The Fenwick's I have....I'm not too happy with lately, the action just doesn't seem right. They seem too stiff and just don't seem to have the 'light' action I would like.....

Good luck !!


----------



## cfarnwide (Sep 10, 2007)

I was thinking about replacing it with the Shimano Clarus or a Shakspeare Ugly Stick. Anyone have a review of either rod?


----------



## sillyphil (Nov 26, 2007)

Been using the Ugly Stick "LITE" for about 6 years now. I am going to buy another one soon. Not very expensive and seem to be unbreakable. The action on it is excellant in my opinion. you could feel the lightest of bites.I definatly recomend this rod. I just don't see the point in spending big bucks on a rod, I am sure many will argue this though.


----------



## cfarnwide (Sep 10, 2007)

sillyphil said:


> I definatly recomend this rod. I just don't see the point in spending big bucks on a rod, I am sure many will argue this though.


The price is definitely attractive. Ive had a 7' Ugly for just as long as the Shimano so I know they are good rods and will last.


----------



## pintail (Apr 20, 2008)

spend the extra money and get the G. Loomis their GL2 rod is that best that i have ever used. plus there warranty is great. i shut 2 of my loomis rods in my tailgate and broke off the tips and they replaced them with no questions asked.


----------



## deadicated1 (Mar 17, 2008)

didnt you learn after the first one?? jk


----------



## cajun1977 (Dec 8, 2007)

if you gave us a price range we could recommend a rod for you


----------



## cfarnwide (Sep 10, 2007)

Up to $50


----------



## pintail (Apr 20, 2008)

for the price you pay the ugly stick is a sweet pole. i like them alot they are very durable but still get pretty good action, and you can beat the crap out of them.


----------



## cfarnwide (Sep 10, 2007)

pintail said:


> for the price you pay the ugly stick is a sweet pole. i like them alot they are very durable but still get pretty good action, *and you can beat the crap out of them*.


I am harsh on my equipment, it definitely gets used. Im surprised the Shimano lasted as long as it did.

I stopped by sportsmans to price them out today and ran into a snag... They have a Pfleuger rod and reel combo for the same price as an Ugly Stick rod only. The Pfleuger rod felt pretty good but the reel isnt that great. Since I already have an awesome reel I was thinking of picking up the Pfleuger combo and use the reel on one of my ice rods. It would do fine for dropping a jig straight down an ice hole.

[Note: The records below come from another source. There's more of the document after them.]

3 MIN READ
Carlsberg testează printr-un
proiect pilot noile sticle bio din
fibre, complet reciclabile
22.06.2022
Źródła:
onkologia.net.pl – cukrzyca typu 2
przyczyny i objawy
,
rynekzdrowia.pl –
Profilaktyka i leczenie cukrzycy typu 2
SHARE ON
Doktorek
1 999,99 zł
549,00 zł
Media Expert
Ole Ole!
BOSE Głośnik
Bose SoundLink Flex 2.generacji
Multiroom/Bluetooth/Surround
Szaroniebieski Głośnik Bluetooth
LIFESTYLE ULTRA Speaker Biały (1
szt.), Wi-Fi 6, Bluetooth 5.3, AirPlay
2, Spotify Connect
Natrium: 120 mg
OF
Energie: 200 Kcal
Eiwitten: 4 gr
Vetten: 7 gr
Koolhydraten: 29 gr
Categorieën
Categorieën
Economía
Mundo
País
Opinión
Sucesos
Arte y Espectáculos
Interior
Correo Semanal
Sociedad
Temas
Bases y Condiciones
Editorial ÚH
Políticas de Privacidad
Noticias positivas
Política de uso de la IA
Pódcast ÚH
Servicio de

Anyone know anything about the Pfleuger Echelon rod? I think it was an IM6 blank.


----------



## cajun1977 (Dec 8, 2007)

in that price range id definintly pick up a mediumheavy berkley lightnin rod 6 and a half foot


----------



## LOAH (Sep 29, 2007)

The Ugly Stik Lite is a great little rod with a really sensitive tip, but the overall weight of the rod is quite heavy compared to a St. Croix or a Shimano.

I'd put my money on the Ugly to outlast the others, but the Uglies tend to lose the inner ring on the top guide pretty quickly, in my experience with them. I just recently picked up a St. Croix Truimph Light rod and it's performing wonderfully. It was in the discount bin at SW in Provo for $40, normally $60. It's a solid one piece though.

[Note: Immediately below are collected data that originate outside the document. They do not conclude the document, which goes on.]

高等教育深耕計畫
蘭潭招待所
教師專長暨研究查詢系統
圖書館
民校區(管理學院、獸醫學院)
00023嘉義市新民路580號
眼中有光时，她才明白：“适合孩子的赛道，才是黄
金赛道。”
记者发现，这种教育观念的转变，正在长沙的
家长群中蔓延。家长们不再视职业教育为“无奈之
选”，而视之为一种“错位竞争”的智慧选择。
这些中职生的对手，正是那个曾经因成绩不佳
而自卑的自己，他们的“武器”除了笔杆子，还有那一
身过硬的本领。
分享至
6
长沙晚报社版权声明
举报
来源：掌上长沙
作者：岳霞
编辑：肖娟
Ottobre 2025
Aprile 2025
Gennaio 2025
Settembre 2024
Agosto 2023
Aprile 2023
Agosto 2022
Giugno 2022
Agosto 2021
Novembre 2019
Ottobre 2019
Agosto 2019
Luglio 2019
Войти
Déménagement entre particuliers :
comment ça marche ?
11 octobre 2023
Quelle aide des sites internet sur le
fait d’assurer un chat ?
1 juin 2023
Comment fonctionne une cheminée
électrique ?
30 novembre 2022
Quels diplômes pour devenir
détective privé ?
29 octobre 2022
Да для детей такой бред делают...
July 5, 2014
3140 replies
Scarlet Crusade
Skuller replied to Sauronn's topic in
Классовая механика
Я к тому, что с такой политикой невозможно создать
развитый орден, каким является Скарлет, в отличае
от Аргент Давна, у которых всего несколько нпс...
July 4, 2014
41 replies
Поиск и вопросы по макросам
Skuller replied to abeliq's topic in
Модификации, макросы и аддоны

At least the Ugly Stik breaks down and, like mentioned, will handle abuse.


----------



## svmoose (Feb 28, 2008)

I've fished with an ugly stick for probably 12 years. I like it, I don't love how floppy the tip is, but I bought it when I was a kid and probably should have picked a different action. But I use it still, and it has caught a lot of fish. A friend of mine bought a ugly stick light (lite), (not sure how to spell it) and I really like it. It seems like a sweet little rod. I think it would be hard to beat in that price range. The only experience I have had with pflueger is my old fly rod i've used since I was 8 years old. Its a cheap rod, but it has been really good. I don't know much about pflueger's spinning stuff. Anyhow that's my 2 cents.


----------



## Pez Gallo (Dec 27, 2007)

The Shimano clarus is a pretty good rod. over the counter lifetime warranty is the best I have ever seen.

What kind of fishing are you doing? If you are dunking carp meat for cats, you dont need a sensitive rod, but a strong one. If you are jig fishing, you need a really sensitive rod. etc etc.

Dont buy an uglystik just because it wont break. Buy the rod that is best for your type of fishing.


----------



## cfarnwide (Sep 10, 2007)

Mostly panfish and trout.


----------



## metal_fish (Mar 19, 2008)

I have an Ugly Stik Lite and i love it too. It's a 6'6" and is medium action works great for catfish and the occaisional trout or two.


----------



## cfarnwide (Sep 10, 2007)

Well... I ended up getting the Pfleuger combo. Like I said, the rod feels great and and the reel will be put on one of the ice rods. I'll let you know how it does tomorrow.


----------



## 2fishon (Jan 13, 2008)

Berkley series one.


----------